▶ **Ziel der Aufgabe**
Kannst du alle folgenden Einträge Zeile für Zeile unverändert abschreiben?

▶ **Einträge zur Übung**
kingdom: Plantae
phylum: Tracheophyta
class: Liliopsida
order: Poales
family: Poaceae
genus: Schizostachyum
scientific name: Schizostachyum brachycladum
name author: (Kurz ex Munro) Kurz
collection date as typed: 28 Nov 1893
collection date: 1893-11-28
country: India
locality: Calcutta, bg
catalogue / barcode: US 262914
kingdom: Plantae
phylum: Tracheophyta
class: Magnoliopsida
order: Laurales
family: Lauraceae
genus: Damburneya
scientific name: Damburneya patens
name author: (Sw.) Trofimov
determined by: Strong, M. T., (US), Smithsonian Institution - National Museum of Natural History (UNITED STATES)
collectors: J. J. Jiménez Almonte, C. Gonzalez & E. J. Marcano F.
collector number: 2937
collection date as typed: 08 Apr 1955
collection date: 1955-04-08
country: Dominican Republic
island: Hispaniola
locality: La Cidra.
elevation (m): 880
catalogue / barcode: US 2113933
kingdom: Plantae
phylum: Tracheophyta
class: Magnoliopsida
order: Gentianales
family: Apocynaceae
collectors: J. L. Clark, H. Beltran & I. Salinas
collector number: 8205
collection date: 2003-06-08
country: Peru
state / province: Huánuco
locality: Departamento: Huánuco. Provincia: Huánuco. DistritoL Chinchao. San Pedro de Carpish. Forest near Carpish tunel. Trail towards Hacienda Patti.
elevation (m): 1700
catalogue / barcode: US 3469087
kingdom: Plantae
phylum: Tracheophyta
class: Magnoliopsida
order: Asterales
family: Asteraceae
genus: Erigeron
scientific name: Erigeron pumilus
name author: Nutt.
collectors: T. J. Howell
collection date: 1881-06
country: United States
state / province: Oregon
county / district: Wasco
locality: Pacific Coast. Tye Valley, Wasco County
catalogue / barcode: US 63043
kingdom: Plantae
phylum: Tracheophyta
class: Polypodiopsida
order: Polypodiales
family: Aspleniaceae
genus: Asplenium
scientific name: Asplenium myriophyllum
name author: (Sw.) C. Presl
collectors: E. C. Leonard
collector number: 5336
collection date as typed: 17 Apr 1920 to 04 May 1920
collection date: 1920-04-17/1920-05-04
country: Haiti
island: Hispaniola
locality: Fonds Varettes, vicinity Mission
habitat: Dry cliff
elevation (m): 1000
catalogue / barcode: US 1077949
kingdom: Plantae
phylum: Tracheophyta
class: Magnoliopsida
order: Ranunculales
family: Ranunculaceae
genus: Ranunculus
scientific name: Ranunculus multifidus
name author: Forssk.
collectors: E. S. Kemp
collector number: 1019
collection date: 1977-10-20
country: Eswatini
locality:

▶ **Vollständige Ausgabe**
kingdom: Plantae
phylum: Tracheophyta
class: Liliopsida
order: Poales
family: Poaceae
genus: Schizostachyum
scientific name: Schizostachyum brachycladum
name author: (Kurz ex Munro) Kurz
collection date as typed: 28 Nov 1893
collection date: 1893-11-28
country: India
locality: Calcutta, bg
catalogue / barcode: US 262914
kingdom: Plantae
phylum: Tracheophyta
class: Magnoliopsida
order: Laurales
family: Lauraceae
genus: Damburneya
scientific name: Damburneya patens
name author: (Sw.) Trofimov
determined by: Strong, M. T., (US), Smithsonian Institution - National Museum of Natural History (UNITED STATES)
collectors: J. J. Jiménez Almonte, C. Gonzalez & E. J. Marcano F.
collector number: 2937
collection date as typed: 08 Apr 1955
collection date: 1955-04-08
country: Dominican Republic
island: Hispaniola
locality: La Cidra.
elevation (m): 880
catalogue / barcode: US 2113933
kingdom: Plantae
phylum: Tracheophyta
class: Magnoliopsida
order: Gentianales
family: Apocynaceae
collectors: J. L. Clark, H. Beltran & I. Salinas
collector number: 8205
collection date: 2003-06-08
country: Peru
state / province: Huánuco
locality: Departamento: Huánuco. Provincia: Huánuco. DistritoL Chinchao. San Pedro de Carpish. Forest near Carpish tunel. Trail towards Hacienda Patti.
elevation (m): 1700
catalogue / barcode: US 3469087
kingdom: Plantae
phylum: Tracheophyta
class: Magnoliopsida
order: Asterales
family: Asteraceae
genus: Erigeron
scientific name: Erigeron pumilus
name author: Nutt.
collectors: T. J. Howell
collection date: 1881-06
country: United States
state / province: Oregon
county / district: Wasco
locality: Pacific Coast. Tye Valley, Wasco County
catalogue / barcode: US 63043
kingdom: Plantae
phylum: Tracheophyta
class: Polypodiopsida
order: Polypodiales
family: Aspleniaceae
genus: Asplenium
scientific name: Asplenium myriophyllum
name author: (Sw.) C. Presl
collectors: E. C. Leonard
collector number: 5336
collection date as typed: 17 Apr 1920 to 04 May 1920
collection date: 1920-04-17/1920-05-04
country: Haiti
island: Hispaniola
locality: Fonds Varettes, vicinity Mission
habitat: Dry cliff
elevation (m): 1000
catalogue / barcode: US 1077949
kingdom: Plantae
phylum: Tracheophyta
class: Magnoliopsida
order: Ranunculales
family: Ranunculaceae
genus: Ranunculus
scientific name: Ranunculus multifidus
name author: Forssk.
collectors: E. S. Kemp
collector number: 1019
collection date: 1977-10-20
country: Eswatini
locality:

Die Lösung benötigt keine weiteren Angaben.